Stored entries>
----------

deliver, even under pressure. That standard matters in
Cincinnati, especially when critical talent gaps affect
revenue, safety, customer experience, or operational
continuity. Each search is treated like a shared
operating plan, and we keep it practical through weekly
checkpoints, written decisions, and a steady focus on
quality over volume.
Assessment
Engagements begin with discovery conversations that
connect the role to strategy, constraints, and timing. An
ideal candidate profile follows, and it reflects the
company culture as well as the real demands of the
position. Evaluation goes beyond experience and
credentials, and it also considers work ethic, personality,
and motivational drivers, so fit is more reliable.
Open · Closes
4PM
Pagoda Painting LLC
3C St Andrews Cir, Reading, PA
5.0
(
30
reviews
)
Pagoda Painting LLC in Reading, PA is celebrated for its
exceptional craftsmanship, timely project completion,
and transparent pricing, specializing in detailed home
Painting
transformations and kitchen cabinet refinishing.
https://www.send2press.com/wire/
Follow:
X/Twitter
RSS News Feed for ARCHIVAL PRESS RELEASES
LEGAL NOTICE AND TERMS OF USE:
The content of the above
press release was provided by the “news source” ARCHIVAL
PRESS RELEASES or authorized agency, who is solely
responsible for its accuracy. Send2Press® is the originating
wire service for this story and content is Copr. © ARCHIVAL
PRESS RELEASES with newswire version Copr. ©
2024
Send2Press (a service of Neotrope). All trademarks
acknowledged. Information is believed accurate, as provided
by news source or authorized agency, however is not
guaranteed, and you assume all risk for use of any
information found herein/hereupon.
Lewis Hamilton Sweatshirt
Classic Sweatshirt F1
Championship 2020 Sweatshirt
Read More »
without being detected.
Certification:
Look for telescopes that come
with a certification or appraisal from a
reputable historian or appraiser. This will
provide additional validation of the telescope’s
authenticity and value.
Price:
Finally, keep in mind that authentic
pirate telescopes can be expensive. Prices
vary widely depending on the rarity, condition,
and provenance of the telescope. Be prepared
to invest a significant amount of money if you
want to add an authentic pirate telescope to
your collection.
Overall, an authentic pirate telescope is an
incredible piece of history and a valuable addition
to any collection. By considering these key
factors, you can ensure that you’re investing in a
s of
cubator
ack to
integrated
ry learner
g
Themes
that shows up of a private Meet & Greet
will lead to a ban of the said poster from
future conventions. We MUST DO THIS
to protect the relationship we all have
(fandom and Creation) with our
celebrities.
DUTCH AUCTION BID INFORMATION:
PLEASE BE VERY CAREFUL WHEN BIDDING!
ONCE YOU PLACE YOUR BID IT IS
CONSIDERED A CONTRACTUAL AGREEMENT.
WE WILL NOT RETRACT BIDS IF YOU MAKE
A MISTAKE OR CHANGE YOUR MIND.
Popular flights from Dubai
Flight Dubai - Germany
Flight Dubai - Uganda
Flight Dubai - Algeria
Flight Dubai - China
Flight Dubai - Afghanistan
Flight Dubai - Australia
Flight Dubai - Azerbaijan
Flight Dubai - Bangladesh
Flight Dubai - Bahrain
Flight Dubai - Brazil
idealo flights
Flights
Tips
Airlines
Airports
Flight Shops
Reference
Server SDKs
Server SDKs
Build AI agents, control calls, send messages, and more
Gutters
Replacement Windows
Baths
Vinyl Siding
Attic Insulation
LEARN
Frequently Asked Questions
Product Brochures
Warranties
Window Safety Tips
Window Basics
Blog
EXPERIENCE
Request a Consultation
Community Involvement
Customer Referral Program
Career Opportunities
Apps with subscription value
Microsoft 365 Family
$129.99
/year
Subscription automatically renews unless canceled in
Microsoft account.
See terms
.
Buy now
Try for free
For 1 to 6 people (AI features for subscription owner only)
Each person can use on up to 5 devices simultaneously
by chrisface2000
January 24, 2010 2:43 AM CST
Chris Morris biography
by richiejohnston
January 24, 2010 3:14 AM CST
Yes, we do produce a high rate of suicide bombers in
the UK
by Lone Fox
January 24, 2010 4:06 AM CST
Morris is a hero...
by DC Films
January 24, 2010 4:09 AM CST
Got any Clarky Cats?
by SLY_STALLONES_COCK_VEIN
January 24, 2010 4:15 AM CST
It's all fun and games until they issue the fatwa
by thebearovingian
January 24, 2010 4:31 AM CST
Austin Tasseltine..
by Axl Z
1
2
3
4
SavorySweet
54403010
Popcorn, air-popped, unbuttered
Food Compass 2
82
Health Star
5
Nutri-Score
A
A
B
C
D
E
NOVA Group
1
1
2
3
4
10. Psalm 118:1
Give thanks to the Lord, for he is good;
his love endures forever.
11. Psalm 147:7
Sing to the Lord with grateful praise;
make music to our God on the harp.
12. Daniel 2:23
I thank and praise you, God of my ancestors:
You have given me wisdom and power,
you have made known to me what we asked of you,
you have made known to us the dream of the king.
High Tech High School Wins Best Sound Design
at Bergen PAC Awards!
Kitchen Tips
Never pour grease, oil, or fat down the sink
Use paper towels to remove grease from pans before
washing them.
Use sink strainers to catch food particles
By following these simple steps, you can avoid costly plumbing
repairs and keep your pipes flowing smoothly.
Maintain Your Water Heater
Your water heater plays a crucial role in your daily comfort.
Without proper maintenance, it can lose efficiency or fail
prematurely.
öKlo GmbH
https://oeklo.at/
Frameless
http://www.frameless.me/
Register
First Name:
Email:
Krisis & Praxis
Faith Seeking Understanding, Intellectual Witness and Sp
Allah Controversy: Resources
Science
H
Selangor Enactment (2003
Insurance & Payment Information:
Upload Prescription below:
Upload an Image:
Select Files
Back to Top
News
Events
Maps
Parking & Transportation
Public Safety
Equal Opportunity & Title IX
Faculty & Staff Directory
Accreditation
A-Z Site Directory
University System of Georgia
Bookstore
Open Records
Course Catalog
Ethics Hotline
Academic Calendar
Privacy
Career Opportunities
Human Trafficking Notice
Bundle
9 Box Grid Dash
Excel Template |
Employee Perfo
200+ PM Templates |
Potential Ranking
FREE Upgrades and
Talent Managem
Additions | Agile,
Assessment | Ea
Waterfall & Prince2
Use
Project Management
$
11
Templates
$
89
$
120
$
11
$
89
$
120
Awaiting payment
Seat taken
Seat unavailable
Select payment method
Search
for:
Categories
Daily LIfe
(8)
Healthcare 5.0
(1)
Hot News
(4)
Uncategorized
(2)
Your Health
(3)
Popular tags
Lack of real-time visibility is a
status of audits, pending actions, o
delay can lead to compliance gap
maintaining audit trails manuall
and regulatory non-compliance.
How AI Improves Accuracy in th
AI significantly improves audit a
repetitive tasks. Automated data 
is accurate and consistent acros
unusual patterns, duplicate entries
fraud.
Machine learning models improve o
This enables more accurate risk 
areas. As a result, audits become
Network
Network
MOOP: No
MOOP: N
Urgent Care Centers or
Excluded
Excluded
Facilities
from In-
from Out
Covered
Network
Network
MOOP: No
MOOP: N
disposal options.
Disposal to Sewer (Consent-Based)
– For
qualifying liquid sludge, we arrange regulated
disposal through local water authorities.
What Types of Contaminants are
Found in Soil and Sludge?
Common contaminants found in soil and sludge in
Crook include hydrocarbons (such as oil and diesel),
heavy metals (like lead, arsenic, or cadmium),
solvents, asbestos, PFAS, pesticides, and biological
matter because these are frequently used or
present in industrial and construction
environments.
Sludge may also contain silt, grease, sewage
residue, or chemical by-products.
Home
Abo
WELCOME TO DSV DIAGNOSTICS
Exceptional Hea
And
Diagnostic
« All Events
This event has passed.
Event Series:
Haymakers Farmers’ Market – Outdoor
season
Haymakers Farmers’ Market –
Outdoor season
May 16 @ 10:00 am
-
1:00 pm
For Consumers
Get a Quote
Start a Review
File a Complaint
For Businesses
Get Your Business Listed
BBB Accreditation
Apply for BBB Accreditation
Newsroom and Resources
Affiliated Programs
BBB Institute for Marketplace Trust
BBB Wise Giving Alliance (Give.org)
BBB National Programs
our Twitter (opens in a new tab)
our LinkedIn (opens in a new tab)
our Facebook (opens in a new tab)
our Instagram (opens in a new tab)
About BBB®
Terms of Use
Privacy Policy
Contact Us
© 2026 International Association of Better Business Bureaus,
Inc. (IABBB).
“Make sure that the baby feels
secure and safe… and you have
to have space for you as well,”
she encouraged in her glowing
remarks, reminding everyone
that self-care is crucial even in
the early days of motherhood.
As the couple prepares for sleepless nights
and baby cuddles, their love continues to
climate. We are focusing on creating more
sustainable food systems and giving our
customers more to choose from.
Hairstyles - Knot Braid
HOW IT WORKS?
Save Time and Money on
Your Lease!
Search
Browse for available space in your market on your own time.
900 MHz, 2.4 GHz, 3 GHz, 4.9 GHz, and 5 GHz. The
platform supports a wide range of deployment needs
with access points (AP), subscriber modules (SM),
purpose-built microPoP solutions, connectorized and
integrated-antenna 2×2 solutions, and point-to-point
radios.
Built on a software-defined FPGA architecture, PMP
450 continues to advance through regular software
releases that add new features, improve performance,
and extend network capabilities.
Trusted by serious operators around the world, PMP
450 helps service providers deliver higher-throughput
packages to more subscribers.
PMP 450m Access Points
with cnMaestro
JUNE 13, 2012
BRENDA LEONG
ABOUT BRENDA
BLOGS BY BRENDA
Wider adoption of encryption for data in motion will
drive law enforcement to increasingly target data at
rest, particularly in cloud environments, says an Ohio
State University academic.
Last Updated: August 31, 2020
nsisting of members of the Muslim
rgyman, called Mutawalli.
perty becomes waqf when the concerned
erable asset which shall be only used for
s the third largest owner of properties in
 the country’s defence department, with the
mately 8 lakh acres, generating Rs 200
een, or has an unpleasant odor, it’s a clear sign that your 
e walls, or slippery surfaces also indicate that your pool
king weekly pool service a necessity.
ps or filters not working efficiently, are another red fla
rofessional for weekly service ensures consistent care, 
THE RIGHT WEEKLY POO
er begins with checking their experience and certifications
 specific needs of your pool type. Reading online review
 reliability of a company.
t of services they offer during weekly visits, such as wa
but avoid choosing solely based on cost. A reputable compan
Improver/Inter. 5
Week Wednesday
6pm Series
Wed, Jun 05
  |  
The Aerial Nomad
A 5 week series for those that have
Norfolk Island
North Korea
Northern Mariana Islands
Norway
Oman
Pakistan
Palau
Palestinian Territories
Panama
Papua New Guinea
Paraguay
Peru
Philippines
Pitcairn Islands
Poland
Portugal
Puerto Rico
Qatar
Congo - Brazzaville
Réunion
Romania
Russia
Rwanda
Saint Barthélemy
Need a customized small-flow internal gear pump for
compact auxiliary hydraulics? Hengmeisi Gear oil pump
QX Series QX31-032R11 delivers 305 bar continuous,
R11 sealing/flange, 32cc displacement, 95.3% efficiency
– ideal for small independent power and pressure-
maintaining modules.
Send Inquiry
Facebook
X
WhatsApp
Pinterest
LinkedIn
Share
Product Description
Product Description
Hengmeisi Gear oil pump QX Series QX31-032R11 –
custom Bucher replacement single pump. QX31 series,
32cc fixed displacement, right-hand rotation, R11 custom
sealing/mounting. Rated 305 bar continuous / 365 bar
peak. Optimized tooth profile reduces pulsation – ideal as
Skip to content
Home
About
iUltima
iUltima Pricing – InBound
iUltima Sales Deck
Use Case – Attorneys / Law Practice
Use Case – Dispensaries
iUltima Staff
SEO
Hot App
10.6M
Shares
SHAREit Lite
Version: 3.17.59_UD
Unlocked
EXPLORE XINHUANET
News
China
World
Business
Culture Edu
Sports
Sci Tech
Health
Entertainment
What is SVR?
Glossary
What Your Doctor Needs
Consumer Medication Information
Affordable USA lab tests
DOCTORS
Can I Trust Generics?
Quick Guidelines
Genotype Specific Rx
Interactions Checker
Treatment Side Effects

----------

REQUIREMENT> Return, with no change at all, every line in the entries above from the line containing "10. Psalm 118:1" through the line containing "Use sink strainers to catch food particles".

EXERCISE SOLUTION>
10. Psalm 118:1
Give thanks to the Lord, for he is good;
his love endures forever.
11. Psalm 147:7
Sing to the Lord with grateful praise;
make music to our God on the harp.
12. Daniel 2:23
I thank and praise you, God of my ancestors:
You have given me wisdom and power,
you have made known to me what we asked of you,
you have made known to us the dream of the king.
High Tech High School Wins Best Sound Design
at Bergen PAC Awards!
Kitchen Tips
Never pour grease, oil, or fat down the sink
Use paper towels to remove grease from pans before
washing them.
Use sink strainers to catch food particles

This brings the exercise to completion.